4. Was hat Ihnen gut gefallen? Was war in Ihren Augen weniger schön?

Mit dem 1.1.2020 hat endlich der Schwebezustand ein Ende gefunden und der neue Rat war grundsätzlich in der Lage war, maßgebliche Entscheidungen zu treffen. Es aber wie gesagt schon sehr nervenaufreibend, dass hinter jedem Thema die Vermutung im Raum stand, man würde die „Alt-VG Rhaunen“ benachteiligen. Dabei war es eher so, dass in vielen Dingen die angeglichen werden mussten z.B. die Ehrensatzung oder die Satzungen zu Wasser und Abwasser, oder die Installation von Ausschüssen wertvolle Ansätze die es in Rhaunen gab, als Vorlage zu nehmen. Diese Harmonisierung ist sehr gut gelungen.
Bedauernswert ist, dass nach wie vor noch von einigen Kolleginnen und Kollegen in Alt VG-Herrstein und Alt-VG-Rhaunen unterschieden wird. Auch traut man immer noch einzelnen Mandatsträgern nicht zu, die Menschen der gesamten VG zu vertreten, nur, weil sie aus der einen oder anderen Alt-VG kommen.

5 Was hat der VG-Rat gemeinsam auf den Weg gebracht?

Auch wenn es für den Bürger nicht besonders „aufregend“ ist, haben wir im vergangenen Jahr, wie im Punkt vorher bereits angeschnitten, viele Dinge angleichen müssen und auch angeglichen. Es müssen zwei Verwaltungen zusammenwachsen, die sich auch das Ziel gesetzt haben, effizient und trotzdem bürgernah zu sein, da ist es auch Aufgabe der Ausschüsse und des Rates, hierfür die Rahmenbedingungen zu schaffen.
Wir haben die Wasserwirtschaftspläne aufgestellt und damit die Gebührengrundlage für die Bürger geregelt.
Wir beschlossen, den Aussichtsturm Idarwald wiederaufzubauen, um somit ein touristisches Highlight unserer Region wiederzubeleben.

6. Welche Themen, welche Probleme müssen jetzt dringend angegangen werden?

Zunächst müssen wir an den vorgenannten Aufgaben weiterarbeiten.
Das Tourismuskonzept muss überarbeitet werden, bzw. es muss ein neues griffiges Konzept aufgestellt werden. Da besteht bereits ein sehr konstruktiver Austausch zwischen den Fraktionen. Es deutet darauf hin, dass der Bürgermeister bei diesem Thema von den Mandatsträgern etwas Anschub benötigt. Man darf nicht vergessen, an allem an dem Touristen Spaß haben, werden sich auch unsere Bürgerinnen und Bürger erfreuen.
Wir würden uns freuen, wenn das Projekt Bikepark Idarwald endlich realisiert werden könnte. Ein weiterer Baustein zur Steigerung der Attraktion unserer Region für Einheimische wie auch für Gäste.
________________
* Arbeitsauftrag 1 *
Führen Sie alle nummerierten Zwischenüberschriften auf, die der Seitenauszug enthält.
* Arbeitsauftrag 2 *
Wiederholen Sie aus dem Seitenauszug wortgetreu den Abschnitt, der mit den Worten „Wir haben die“ einsetzt und mit „unserer Region wiederzubeleben.“ schließt.
Die Datensätze sind eigenständiges Material ohne Bezug zum Seitenauszug.
________________
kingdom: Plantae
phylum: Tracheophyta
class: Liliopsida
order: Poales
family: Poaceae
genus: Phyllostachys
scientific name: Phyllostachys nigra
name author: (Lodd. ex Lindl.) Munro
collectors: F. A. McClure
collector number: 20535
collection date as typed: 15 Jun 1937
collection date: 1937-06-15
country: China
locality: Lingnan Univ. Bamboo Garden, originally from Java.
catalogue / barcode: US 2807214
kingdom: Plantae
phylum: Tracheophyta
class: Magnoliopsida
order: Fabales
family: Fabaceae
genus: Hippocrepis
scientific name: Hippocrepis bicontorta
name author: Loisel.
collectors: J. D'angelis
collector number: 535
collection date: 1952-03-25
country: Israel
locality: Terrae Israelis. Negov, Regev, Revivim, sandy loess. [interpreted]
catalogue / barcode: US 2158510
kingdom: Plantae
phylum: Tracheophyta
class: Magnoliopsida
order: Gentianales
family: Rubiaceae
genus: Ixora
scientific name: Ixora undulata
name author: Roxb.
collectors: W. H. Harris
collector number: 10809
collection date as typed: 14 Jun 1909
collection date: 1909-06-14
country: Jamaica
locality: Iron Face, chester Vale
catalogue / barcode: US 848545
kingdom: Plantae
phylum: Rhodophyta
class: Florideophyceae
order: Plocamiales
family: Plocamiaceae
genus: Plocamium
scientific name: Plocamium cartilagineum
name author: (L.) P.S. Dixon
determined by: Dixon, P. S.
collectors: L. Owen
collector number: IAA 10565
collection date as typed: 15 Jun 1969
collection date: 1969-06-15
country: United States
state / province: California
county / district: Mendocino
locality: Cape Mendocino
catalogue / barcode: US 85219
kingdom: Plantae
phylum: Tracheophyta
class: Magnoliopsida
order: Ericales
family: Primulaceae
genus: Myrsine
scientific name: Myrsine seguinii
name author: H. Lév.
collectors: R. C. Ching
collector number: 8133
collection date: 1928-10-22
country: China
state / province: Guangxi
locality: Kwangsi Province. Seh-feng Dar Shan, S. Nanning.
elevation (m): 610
________________
* Schriftliche Antwort 1 *
4. Was hat Ihnen gut gefallen? Was war in Ihren Augen weniger schön?
5 Was hat der VG-Rat gemeinsam auf den Weg gebracht?
6. Welche Themen, welche Probleme müssen jetzt dringend angegangen werden?

* Schriftliche Antwort 2 *
Wir haben die Wasserwirtschaftspläne aufgestellt und damit die Gebührengrundlage für die Bürger geregelt.
Wir beschlossen, den Aussichtsturm Idarwald wiederaufzubauen, um somit ein touristisches Highlight unserer Region wiederzubeleben.